**AIM OF THE EXERCISE**:
Arrange all of the lines below as a Markdown table with two columns, Number and Content, giving each line its row number and omitting any blank lines.
============================================================
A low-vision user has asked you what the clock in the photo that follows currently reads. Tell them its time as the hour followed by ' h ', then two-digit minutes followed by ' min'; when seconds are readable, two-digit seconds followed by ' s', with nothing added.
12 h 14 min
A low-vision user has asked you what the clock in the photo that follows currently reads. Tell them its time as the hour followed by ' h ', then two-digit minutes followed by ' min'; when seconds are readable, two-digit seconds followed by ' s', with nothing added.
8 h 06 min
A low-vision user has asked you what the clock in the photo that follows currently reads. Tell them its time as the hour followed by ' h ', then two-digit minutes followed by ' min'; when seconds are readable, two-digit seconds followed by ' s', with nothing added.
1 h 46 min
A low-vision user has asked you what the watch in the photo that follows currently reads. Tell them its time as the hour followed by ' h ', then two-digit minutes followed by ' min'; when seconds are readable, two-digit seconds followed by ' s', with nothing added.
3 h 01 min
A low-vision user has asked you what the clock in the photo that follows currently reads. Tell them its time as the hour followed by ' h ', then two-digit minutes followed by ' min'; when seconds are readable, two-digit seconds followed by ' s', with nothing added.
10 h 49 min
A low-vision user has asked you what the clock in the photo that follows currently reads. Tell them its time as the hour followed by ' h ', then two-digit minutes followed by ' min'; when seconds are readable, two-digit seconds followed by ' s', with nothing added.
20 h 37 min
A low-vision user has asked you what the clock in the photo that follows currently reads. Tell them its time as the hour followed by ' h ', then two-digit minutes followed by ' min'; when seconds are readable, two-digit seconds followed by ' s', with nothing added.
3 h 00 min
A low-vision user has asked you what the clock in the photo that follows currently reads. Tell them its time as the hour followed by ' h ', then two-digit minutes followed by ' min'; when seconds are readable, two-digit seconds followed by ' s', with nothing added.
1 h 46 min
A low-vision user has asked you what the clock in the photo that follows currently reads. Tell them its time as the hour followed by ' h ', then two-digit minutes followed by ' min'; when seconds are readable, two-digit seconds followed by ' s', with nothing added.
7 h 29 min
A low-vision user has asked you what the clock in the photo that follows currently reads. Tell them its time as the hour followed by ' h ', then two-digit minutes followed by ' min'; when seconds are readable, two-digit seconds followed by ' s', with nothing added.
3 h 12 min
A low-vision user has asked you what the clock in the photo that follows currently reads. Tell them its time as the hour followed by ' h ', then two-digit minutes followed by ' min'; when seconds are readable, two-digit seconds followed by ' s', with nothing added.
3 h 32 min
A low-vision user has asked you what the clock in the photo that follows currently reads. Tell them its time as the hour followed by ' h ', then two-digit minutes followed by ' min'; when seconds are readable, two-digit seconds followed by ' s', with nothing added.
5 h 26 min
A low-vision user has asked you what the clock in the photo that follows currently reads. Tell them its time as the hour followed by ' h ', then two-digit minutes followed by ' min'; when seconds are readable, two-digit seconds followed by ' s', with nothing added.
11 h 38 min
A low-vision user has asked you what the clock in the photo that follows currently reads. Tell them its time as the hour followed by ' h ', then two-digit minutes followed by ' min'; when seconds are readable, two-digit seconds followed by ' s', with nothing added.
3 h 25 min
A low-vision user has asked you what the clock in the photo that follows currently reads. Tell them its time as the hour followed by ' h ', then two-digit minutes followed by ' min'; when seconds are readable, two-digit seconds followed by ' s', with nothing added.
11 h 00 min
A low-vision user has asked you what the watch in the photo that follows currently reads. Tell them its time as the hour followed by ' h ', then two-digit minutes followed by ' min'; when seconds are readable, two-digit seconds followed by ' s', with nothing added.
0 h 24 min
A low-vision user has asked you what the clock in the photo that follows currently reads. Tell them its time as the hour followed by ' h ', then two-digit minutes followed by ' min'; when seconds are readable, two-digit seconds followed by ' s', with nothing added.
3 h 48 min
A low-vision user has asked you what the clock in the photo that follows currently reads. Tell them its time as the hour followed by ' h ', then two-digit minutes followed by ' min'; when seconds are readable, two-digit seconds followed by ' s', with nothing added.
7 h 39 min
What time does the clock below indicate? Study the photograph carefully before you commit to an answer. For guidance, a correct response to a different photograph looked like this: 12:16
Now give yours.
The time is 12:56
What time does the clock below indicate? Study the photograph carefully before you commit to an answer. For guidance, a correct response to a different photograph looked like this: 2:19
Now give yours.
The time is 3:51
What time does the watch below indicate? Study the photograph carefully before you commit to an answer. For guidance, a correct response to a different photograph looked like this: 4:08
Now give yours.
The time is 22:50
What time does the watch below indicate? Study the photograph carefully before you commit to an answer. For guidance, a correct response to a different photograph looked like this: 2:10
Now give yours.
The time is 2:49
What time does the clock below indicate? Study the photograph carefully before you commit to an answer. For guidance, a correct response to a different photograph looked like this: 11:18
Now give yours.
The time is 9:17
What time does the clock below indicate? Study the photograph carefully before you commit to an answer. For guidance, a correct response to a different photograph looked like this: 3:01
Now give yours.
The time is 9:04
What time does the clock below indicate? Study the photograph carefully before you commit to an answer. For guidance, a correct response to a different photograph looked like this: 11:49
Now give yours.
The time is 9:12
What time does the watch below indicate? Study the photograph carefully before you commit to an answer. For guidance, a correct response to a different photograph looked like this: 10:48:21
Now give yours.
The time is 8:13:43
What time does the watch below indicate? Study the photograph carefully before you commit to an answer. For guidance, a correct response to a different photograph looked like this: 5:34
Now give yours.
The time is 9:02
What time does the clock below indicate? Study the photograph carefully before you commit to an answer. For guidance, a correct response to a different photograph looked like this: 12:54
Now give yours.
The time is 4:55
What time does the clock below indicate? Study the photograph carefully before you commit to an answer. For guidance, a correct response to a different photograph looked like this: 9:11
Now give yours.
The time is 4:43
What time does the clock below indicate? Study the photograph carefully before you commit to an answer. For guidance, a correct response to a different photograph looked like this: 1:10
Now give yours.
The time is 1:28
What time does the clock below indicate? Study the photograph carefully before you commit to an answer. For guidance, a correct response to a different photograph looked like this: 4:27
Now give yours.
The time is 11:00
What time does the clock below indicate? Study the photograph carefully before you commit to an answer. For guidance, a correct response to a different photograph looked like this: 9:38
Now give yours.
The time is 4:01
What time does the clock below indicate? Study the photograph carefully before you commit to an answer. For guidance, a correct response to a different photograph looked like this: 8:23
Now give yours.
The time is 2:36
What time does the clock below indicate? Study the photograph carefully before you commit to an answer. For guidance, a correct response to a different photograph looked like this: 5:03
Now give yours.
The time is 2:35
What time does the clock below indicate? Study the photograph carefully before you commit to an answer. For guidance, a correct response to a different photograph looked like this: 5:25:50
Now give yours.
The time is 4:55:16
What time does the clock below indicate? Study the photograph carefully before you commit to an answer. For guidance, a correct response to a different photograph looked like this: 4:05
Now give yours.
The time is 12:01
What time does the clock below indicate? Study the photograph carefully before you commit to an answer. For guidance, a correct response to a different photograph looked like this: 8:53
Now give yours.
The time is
============================================================
**ANSWER TO THIS EXERCISE**:
| Number | Content |
|---|---|
| 1 | A low-vision user has asked you what the clock in the photo that follows currently reads. Tell them its time as the hour followed by ' h ', then two-digit minutes followed by ' min'; when seconds are readable, two-digit seconds followed by ' s', with nothing added. |
| 2 | 12 h 14 min |
| 3 | A low-vision user has asked you what the clock in the photo that follows currently reads. Tell them its time as the hour followed by ' h ', then two-digit minutes followed by ' min'; when seconds are readable, two-digit seconds followed by ' s', with nothing added. |
| 4 | 8 h 06 min |
| 5 | A low-vision user has asked you what the clock in the photo that follows currently reads. Tell them its time as the hour followed by ' h ', then two-digit minutes followed by ' min'; when seconds are readable, two-digit seconds followed by ' s', with nothing added. |
| 6 | 1 h 46 min |
| 7 | A low-vision user has asked you what the watch in the photo that follows currently reads. Tell them its time as the hour followed by ' h ', then two-digit minutes followed by ' min'; when seconds are readable, two-digit seconds followed by ' s', with nothing added. |
| 8 | 3 h 01 min |
| 9 | A low-vision user has asked you what the clock in the photo that follows currently reads. Tell them its time as the hour followed by ' h ', then two-digit minutes followed by ' min'; when seconds are readable, two-digit seconds followed by ' s', with nothing added. |
| 10 | 10 h 49 min |
| 11 | A low-vision user has asked you what the clock in the photo that follows currently reads. Tell them its time as the hour followed by ' h ', then two-digit minutes followed by ' min'; when seconds are readable, two-digit seconds followed by ' s', with nothing added. |
| 12 | 20 h 37 min |
| 13 | A low-vision user has asked you what the clock in the photo that follows currently reads. Tell them its time as the hour followed by ' h ', then two-digit minutes followed by ' min'; when seconds are readable, two-digit seconds followed by ' s', with nothing added. |
| 14 | 3 h 00 min |
| 15 | A low-vision user has asked you what the clock in the photo that follows currently reads. Tell them its time as the hour followed by ' h ', then two-digit minutes followed by ' min'; when seconds are readable, two-digit seconds followed by ' s', with nothing added. |
| 16 | 1 h 46 min |
| 17 | A low-vision user has asked you what the clock in the photo that follows currently reads. Tell them its time as the hour followed by ' h ', then two-digit minutes followed by ' min'; when seconds are readable, two-digit seconds followed by ' s', with nothing added. |
| 18 | 7 h 29 min |
| 19 | A low-vision user has asked you what the clock in the photo that follows currently reads. Tell them its time as the hour followed by ' h ', then two-digit minutes followed by ' min'; when seconds are readable, two-digit seconds followed by ' s', with nothing added. |
| 20 | 3 h 12 min |
| 21 | A low-vision user has asked you what the clock in the photo that follows currently reads. Tell them its time as the hour followed by ' h ', then two-digit minutes followed by ' min'; when seconds are readable, two-digit seconds followed by ' s', with nothing added. |
| 22 | 3 h 32 min |
| 23 | A low-vision user has asked you what the clock in the photo that follows currently reads. Tell them its time as the hour followed by ' h ', then two-digit minutes followed by ' min'; when seconds are readable, two-digit seconds followed by ' s', with nothing added. |
| 24 | 5 h 26 min |
| 25 | A low-vision user has asked you what the clock in the photo that follows currently reads. Tell them its time as the hour followed by ' h ', then two-digit minutes followed by ' min'; when seconds are readable, two-digit seconds followed by ' s', with nothing added. |
| 26 | 11 h 38 min |
| 27 | A low-vision user has asked you what the clock in the photo that follows currently reads. Tell them its time as the hour followed by ' h ', then two-digit minutes followed by ' min'; when seconds are readable, two-digit seconds followed by ' s', with nothing added. |
| 28 | 3 h 25 min |
| 29 | A low-vision user has asked you what the clock in the photo that follows currently reads. Tell them its time as the hour followed by ' h ', then two-digit minutes followed by ' min'; when seconds are readable, two-digit seconds followed by ' s', with nothing added. |
| 30 | 11 h 00 min |
| 31 | A low-vision user has asked you what the watch in the photo that follows currently reads. Tell them its time as the hour followed by ' h ', then two-digit minutes followed by ' min'; when seconds are readable, two-digit seconds followed by ' s', with nothing added. |
| 32 | 0 h 24 min |
| 33 | A low-vision user has asked you what the clock in the photo that follows currently reads. Tell them its time as the hour followed by ' h ', then two-digit minutes followed by ' min'; when seconds are readable, two-digit seconds followed by ' s', with nothing added. |
| 34 | 3 h 48 min |
| 35 | A low-vision user has asked you what the clock in the photo that follows currently reads. Tell them its time as the hour followed by ' h ', then two-digit minutes followed by ' min'; when seconds are readable, two-digit seconds followed by ' s', with nothing added. |
| 36 | 7 h 39 min |
| 37 | What time does the clock below indicate? Study the photograph carefully before you commit to an answer. For guidance, a correct response to a different photograph looked like this: 12:16 |
| 38 | Now give yours. |
| 39 | The time is 12:56 |
| 40 | What time does the clock below indicate? Study the photograph carefully before you commit to an answer. For guidance, a correct response to a different photograph looked like this: 2:19 |
| 41 | Now give yours. |
| 42 | The time is 3:51 |
| 43 | What time does the watch below indicate? Study the photograph carefully before you commit to an answer. For guidance, a correct response to a different photograph looked like this: 4:08 |
| 44 | Now give yours. |
| 45 | The time is 22:50 |
| 46 | What time does the watch below indicate? Study the photograph carefully before you commit to an answer. For guidance, a correct response to a different photograph looked like this: 2:10 |
| 47 | Now give yours. |
| 48 | The time is 2:49 |
| 49 | What time does the clock below indicate? Study the photograph carefully before you commit to an answer. For guidance, a correct response to a different photograph looked like this: 11:18 |
| 50 | Now give yours. |
| 51 | The time is 9:17 |
| 52 | What time does the clock below indicate? Study the photograph carefully before you commit to an answer. For guidance, a correct response to a different photograph looked like this: 3:01 |
| 53 | Now give yours. |
| 54 | The time is 9:04 |
| 55 | What time does the clock below indicate? Study the photograph carefully before you commit to an answer. For guidance, a correct response to a different photograph looked like this: 11:49 |
| 56 | Now give yours. |
| 57 | The time is 9:12 |
| 58 | What time does the watch below indicate? Study the photograph carefully before you commit to an answer. For guidance, a correct response to a different photograph looked like this: 10:48:21 |
| 59 | Now give yours. |
| 60 | The time is 8:13:43 |
| 61 | What time does the watch below indicate? Study the photograph carefully before you commit to an answer. For guidance, a correct response to a different photograph looked like this: 5:34 |
| 62 | Now give yours. |
| 63 | The time is 9:02 |
| 64 | What time does the clock below indicate? Study the photograph carefully before you commit to an answer. For guidance, a correct response to a different photograph looked like this: 12:54 |
| 65 | Now give yours. |
| 66 | The time is 4:55 |
| 67 | What time does the clock below indicate? Study the photograph carefully before you commit to an answer. For guidance, a correct response to a different photograph looked like this: 9:11 |
| 68 | Now give yours. |
| 69 | The time is 4:43 |
| 70 | What time does the clock below indicate? Study the photograph carefully before you commit to an answer. For guidance, a correct response to a different photograph looked like this: 1:10 |
| 71 | Now give yours. |
| 72 | The time is 1:28 |
| 73 | What time does the clock below indicate? Study the photograph carefully before you commit to an answer. For guidance, a correct response to a different photograph looked like this: 4:27 |
| 74 | Now give yours. |
| 75 | The time is 11:00 |
| 76 | What time does the clock below indicate? Study the photograph carefully before you commit to an answer. For guidance, a correct response to a different photograph looked like this: 9:38 |
| 77 | Now give yours. |
| 78 | The time is 4:01 |
| 79 | What time does the clock below indicate? Study the photograph carefully before you commit to an answer. For guidance, a correct response to a different photograph looked like this: 8:23 |
| 80 | Now give yours. |
| 81 | The time is 2:36 |
| 82 | What time does the clock below indicate? Study the photograph carefully before you commit to an answer. For guidance, a correct response to a different photograph looked like this: 5:03 |
| 83 | Now give yours. |
| 84 | The time is 2:35 |
| 85 | What time does the clock below indicate? Study the photograph carefully before you commit to an answer. For guidance, a correct response to a different photograph looked like this: 5:25:50 |
| 86 | Now give yours. |
| 87 | The time is 4:55:16 |
| 88 | What time does the clock below indicate? Study the photograph carefully before you commit to an answer. For guidance, a correct response to a different photograph looked like this: 4:05 |
| 89 | Now give yours. |
| 90 | The time is 12:01 |
| 91 | What time does the clock below indicate? Study the photograph carefully before you commit to an answer. For guidance, a correct response to a different photograph looked like this: 8:53 |
| 92 | Now give yours. |
| 93 | The time is |